▸ Your goal
In the listing below, find the line holding "Figure 6. OMP" and the line holding "Figure 8. SB". Write out those two lines and all lines between, exactly, and nothing more.

<<<<

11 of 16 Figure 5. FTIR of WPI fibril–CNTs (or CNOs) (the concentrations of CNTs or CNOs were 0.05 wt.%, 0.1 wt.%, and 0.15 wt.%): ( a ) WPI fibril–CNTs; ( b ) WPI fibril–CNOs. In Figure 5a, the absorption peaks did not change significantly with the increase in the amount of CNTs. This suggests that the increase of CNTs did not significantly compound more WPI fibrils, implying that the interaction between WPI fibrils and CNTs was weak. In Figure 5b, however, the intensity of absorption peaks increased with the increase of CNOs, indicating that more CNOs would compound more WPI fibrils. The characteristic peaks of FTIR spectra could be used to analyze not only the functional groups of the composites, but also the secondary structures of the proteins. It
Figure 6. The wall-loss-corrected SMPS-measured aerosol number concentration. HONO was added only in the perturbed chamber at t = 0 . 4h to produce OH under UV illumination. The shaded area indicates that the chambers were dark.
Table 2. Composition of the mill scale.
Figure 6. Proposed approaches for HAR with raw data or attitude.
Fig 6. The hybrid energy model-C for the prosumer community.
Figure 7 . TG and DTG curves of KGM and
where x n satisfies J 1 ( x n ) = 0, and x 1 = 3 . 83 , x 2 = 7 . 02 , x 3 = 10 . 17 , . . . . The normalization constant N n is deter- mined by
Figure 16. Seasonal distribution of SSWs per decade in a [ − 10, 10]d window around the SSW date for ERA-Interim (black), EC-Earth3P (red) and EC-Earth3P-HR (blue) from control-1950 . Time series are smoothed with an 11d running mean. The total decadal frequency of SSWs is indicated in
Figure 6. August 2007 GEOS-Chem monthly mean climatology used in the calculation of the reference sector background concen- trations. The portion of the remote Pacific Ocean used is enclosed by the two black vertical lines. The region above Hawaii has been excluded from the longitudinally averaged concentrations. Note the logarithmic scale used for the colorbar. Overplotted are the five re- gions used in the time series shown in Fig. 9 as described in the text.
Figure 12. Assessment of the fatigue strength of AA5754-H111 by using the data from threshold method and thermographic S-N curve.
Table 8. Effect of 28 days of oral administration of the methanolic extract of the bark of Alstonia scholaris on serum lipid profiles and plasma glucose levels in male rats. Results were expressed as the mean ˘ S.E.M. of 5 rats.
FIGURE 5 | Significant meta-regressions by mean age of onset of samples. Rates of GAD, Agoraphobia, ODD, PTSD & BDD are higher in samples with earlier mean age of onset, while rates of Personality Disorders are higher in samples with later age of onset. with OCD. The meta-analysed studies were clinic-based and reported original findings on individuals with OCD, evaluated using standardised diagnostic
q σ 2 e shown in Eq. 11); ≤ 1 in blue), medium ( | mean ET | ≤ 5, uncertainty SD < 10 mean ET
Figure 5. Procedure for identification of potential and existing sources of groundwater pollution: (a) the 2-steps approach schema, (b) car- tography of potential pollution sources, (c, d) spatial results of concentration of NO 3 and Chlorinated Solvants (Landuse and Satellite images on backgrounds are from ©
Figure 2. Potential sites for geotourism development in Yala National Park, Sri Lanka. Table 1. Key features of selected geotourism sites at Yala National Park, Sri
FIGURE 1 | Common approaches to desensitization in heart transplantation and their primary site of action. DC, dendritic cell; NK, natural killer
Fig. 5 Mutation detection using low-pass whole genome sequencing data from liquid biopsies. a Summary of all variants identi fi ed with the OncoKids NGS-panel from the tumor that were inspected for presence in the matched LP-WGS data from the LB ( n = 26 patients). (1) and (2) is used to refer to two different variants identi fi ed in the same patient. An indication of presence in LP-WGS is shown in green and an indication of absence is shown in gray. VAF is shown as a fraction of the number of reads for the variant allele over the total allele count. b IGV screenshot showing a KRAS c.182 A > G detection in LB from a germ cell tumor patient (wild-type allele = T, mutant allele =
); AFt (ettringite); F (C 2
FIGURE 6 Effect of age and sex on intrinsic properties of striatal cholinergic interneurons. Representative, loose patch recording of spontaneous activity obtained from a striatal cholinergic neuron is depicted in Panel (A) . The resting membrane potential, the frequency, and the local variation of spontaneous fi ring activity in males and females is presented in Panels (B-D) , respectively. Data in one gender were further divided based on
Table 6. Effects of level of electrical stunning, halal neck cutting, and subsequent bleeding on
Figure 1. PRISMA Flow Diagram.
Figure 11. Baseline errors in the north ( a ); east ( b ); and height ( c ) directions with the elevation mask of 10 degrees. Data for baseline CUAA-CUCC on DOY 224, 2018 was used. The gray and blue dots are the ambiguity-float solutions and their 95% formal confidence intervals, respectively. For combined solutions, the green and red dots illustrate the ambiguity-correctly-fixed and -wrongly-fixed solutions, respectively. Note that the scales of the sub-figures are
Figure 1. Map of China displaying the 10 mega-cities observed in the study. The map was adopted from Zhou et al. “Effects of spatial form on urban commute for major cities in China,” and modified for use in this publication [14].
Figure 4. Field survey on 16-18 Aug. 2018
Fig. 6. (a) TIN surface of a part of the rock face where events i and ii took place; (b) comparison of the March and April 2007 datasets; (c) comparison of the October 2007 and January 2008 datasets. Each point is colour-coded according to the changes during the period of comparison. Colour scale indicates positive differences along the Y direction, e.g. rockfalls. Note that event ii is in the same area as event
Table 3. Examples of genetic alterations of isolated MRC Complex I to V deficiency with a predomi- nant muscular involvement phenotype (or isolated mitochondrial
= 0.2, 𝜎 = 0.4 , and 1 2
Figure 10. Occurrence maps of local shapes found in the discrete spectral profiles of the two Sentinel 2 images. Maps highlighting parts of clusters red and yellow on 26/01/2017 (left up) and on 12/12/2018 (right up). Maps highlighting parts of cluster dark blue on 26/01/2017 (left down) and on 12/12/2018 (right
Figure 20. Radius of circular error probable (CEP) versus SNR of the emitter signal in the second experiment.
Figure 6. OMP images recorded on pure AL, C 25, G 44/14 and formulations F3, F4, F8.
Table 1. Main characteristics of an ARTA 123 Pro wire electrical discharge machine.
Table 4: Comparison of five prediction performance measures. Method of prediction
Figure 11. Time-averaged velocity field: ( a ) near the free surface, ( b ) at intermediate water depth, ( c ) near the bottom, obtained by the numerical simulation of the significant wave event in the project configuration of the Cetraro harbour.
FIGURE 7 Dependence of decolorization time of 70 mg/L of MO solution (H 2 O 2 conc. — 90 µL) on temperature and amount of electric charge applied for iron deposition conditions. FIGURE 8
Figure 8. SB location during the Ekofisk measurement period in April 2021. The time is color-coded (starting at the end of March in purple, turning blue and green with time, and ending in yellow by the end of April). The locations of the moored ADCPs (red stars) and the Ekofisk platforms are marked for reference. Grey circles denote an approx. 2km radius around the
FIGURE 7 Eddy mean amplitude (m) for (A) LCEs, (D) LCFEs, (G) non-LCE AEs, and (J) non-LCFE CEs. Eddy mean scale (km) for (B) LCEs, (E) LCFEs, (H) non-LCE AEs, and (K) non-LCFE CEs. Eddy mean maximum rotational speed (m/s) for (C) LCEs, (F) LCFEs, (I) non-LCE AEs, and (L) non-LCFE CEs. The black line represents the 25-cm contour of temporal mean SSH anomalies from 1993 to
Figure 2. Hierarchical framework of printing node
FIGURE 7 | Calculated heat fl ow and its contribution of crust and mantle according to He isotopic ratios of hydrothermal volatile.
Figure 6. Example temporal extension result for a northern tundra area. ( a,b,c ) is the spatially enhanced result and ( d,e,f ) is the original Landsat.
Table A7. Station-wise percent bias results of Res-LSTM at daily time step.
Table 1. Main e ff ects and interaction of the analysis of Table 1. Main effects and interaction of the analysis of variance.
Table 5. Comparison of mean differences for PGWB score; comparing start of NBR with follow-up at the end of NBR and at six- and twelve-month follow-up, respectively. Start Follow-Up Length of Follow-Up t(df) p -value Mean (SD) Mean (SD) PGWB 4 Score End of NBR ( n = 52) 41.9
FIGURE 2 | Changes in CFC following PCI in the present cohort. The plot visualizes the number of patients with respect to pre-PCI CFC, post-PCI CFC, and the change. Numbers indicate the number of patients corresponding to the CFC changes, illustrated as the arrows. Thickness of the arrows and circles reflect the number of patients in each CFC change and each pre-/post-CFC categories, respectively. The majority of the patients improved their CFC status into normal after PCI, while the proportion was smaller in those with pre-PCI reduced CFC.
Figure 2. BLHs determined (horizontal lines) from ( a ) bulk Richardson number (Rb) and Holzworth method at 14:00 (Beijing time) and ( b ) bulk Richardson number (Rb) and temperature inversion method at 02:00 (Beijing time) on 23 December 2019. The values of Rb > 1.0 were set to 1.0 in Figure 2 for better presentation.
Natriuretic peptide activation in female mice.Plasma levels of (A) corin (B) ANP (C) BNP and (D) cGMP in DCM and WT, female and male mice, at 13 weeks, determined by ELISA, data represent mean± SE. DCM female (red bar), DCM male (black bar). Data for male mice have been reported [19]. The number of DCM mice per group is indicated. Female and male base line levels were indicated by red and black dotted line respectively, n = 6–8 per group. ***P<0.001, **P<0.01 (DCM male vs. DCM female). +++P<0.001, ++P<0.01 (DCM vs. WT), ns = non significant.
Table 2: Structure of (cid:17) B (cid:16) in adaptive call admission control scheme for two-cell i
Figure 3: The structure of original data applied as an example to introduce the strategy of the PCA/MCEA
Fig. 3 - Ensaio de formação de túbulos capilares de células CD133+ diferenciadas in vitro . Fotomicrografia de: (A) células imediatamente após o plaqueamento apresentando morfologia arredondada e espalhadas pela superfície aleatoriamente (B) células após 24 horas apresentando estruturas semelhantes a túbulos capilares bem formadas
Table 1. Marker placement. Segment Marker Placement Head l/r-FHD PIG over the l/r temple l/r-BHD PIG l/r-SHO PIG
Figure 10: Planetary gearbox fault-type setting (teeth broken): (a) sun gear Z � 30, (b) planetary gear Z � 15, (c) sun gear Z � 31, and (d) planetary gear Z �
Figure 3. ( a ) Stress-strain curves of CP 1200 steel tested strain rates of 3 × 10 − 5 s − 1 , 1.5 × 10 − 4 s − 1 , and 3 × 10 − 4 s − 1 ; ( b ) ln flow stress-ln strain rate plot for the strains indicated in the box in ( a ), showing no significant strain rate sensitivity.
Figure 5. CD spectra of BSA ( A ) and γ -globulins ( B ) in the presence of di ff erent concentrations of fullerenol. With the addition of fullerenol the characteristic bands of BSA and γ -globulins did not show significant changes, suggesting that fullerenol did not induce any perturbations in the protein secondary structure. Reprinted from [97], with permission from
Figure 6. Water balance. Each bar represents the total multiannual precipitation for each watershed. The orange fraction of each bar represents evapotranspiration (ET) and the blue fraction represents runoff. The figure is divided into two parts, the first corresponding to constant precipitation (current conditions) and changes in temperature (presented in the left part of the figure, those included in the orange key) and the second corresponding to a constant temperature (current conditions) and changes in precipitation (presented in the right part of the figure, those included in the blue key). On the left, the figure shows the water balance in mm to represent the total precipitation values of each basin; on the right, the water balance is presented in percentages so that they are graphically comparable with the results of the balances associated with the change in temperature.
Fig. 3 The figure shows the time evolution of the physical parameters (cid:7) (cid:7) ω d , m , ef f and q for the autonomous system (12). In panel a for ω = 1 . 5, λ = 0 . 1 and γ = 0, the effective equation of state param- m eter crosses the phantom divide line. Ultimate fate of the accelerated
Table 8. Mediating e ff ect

>>>>

▸ The completed task
Figure 6. OMP images recorded on pure AL, C 25, G 44/14 and formulations F3, F4, F8.
Table 1. Main characteristics of an ARTA 123 Pro wire electrical discharge machine.
Table 4: Comparison of five prediction performance measures. Method of prediction
Figure 11. Time-averaged velocity field: ( a ) near the free surface, ( b ) at intermediate water depth, ( c ) near the bottom, obtained by the numerical simulation of the significant wave event in the project configuration of the Cetraro harbour.
FIGURE 7 Dependence of decolorization time of 70 mg/L of MO solution (H 2 O 2 conc. — 90 µL) on temperature and amount of electric charge applied for iron deposition conditions. FIGURE 8
Figure 8. SB location during the Ekofisk measurement period in April 2021. The time is color-coded (starting at the end of March in purple, turning blue and green with time, and ending in yellow by the end of April). The locations of the moored ADCPs (red stars) and the Ekofisk platforms are marked for reference. Grey circles denote an approx. 2km radius around the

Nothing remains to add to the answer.